Uma das principais manifestações da acção cultural da maioria das Câmaras Municipais de Cabo Verde (CM) consiste,legitimamente,em organizar festivais de música principalmente durante o verão.Contudo,já é tempo das CM´s deixarem de ser os organizadores desses festivais para se concentrarem em outras vertentes da área cultural.As CM´s devem apenas patrocinar concursos dirigido à empresas de organização de eventos de modo a que esses festivais sejam organizados por estas empresas;isto vai permitir dinamizar este mercado à nível da dinâmica das empresas de eventos e da criação de empregos sazonal.As CM´s podem poupar se,por exemplo,pagarem só 50% dos custos previstos à empresa ganhadora do concurso e,por sua vez,a empresa poderá aumentar os seu ganhos cobrando o bilhete dos festivais.As CM´s ficam assim livres para apoiar outras manifestações culturais das respectivas regiões.A questão que fica é: estarão as nossas CM´s preparadas para abdicar de tão importante instrumento da "luta política"?

Evolução do Desemprego Comparado à Luz das duas metodologias segundo o Expresso das Ilhas

"A nova abordagem aponta para um aumento da taxa de desemprego de 0,2 pontos percentuais, enquanto que na antiga metodologia essa taxa é de 3,8 por cento, com uma diferença média de 6,7 por cento entre as duas abordagens.

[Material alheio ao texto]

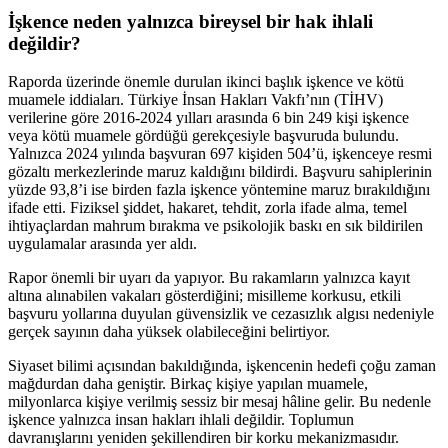
İşkence neden yalnızca bireysel bir hak ihlali
değildir?
Raporda üzerinde önemle durulan ikinci başlık işkence ve kötü
muamele iddiaları. Türkiye İnsan Hakları Vakfı’nın (TİHV)
verilerine göre 2016-2024 yılları arasında 6 bin 249 kişi işkence
veya kötü muamele gördüğü gerekçesiyle başvuruda bulundu.
Yalnızca 2024 yılında başvuran 697 kişiden 504’ü, işkenceye resmi
gözaltı merkezlerinde maruz kaldığını bildirdi. Başvuru sahiplerinin
yüzde 93,8’i ise birden fazla işkence yöntemine maruz bırakıldığını
ifade etti. Fiziksel şiddet, hakaret, tehdit, zorla ifade alma, temel
ihtiyaçlardan mahrum bırakma ve psikolojik baskı en sık bildirilen
uygulamalar arasında yer aldı.
Rapor önemli bir uyarı da yapıyor. Bu rakamların yalnızca kayıt
altına alınabilen vakaları gösterdiğini; misilleme korkusu, etkili
başvuru yollarına duyulan güvensizlik ve cezasızlık algısı nedeniyle
gerçek sayının daha yüksek olabileceğini belirtiyor.
Siyaset bilimi açısından bakıldığında, işkencenin hedefi çoğu zaman
mağdurdan daha geniştir. Birkaç kişiye yapılan muamele,
milyonlarca kişiye verilmiş sessiz bir mesaj hâline gelir. Bu nedenle
işkence yalnızca insan hakları ihlali değildir. Toplumun
davranışlarını yeniden şekillendiren bir korku mekanizmasıdır.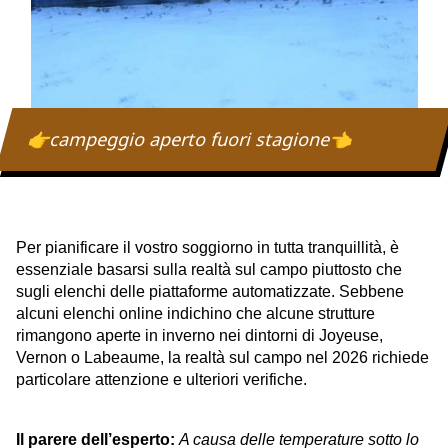
👉campeggio aperto fuori stagione👈
Per pianificare il vostro soggiorno in tutta tranquillità, è
essenziale basarsi sulla realtà sul campo piuttosto che
sugli elenchi delle piattaforme automatizzate. Sebbene
alcuni elenchi online indichino che alcune strutture
rimangono aperte in inverno nei dintorni di Joyeuse,
Vernon o Labeaume, la realtà sul campo nel 2026 richiede
particolare attenzione e ulteriori verifiche.
Il parere dell’esperto:
A causa delle temperature sotto lo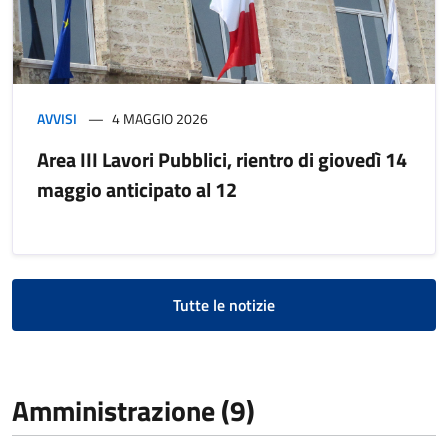
AVVISI
4 MAGGIO 2026
Area III Lavori Pubblici, rientro di giovedì 14
maggio anticipato al 12
Tutte le notizie
Amministrazione (9)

quarta-feira, 19 de maio de 2010

Desemprego

Apesar da má opção do INE em incluir duas opções metodológicas no último estudo sobre o desemprego,concordo que a nova metodologia é tecnicamente a mais correcta uma vez que não faz sentido contabilizar os estudantes como desempregados.Como era esperado,o MPD vem contestar os novos dados e o próprio INE e com razão.Mesmo sem poder quantificar em termos comparativos em relação ao ano 2008 a partir da nova metodologia,o desemprego aumentou;só não sabem em quanto.Contudo,em qualquer parte do mundo 13.1% de nível de desemprego é uma taxa elevada.A meu ver,mais do que discutir os números e as percentagens,os partidos deviam estar a debater as políticas de emprego,o seu impacto,eficácia e resultados.Todos estamos carecas de dizer,de ouvir e de saber que o problema de desemprego em CV é de natureza estrutural e que as escolhas devem ser na aposta em políticas activas de emprego,na mudança da estrutura económica do país,na formação profissional,na flexibilização da lei laboral e no empreendedorismo e auto-emprego.Assim como os problemas estruturais demoram a serem resolvidos,as soluções de carácter estruturais também demoram a surtir efeitos.É por isso que qualquer partido ou qualquer político que fizer promessas de reduzir o desemprego durante um eventual mandato governamental só pode estar,no mínimo,a ceder ao imediatismo político.Resignar-se é o caminho?Não!Uma solução radical seria apostar nas ideias daqueles que defendem a partilha do emprego.Num futuro próximo vamos começar a por a hipóteses da exclusividade total na função pública:um funcionário público não pode acumular emprego nem na função pública e nem no privada.Deve dedicar-se em exclusividade à função pública libertando empregos no sector privado para outros.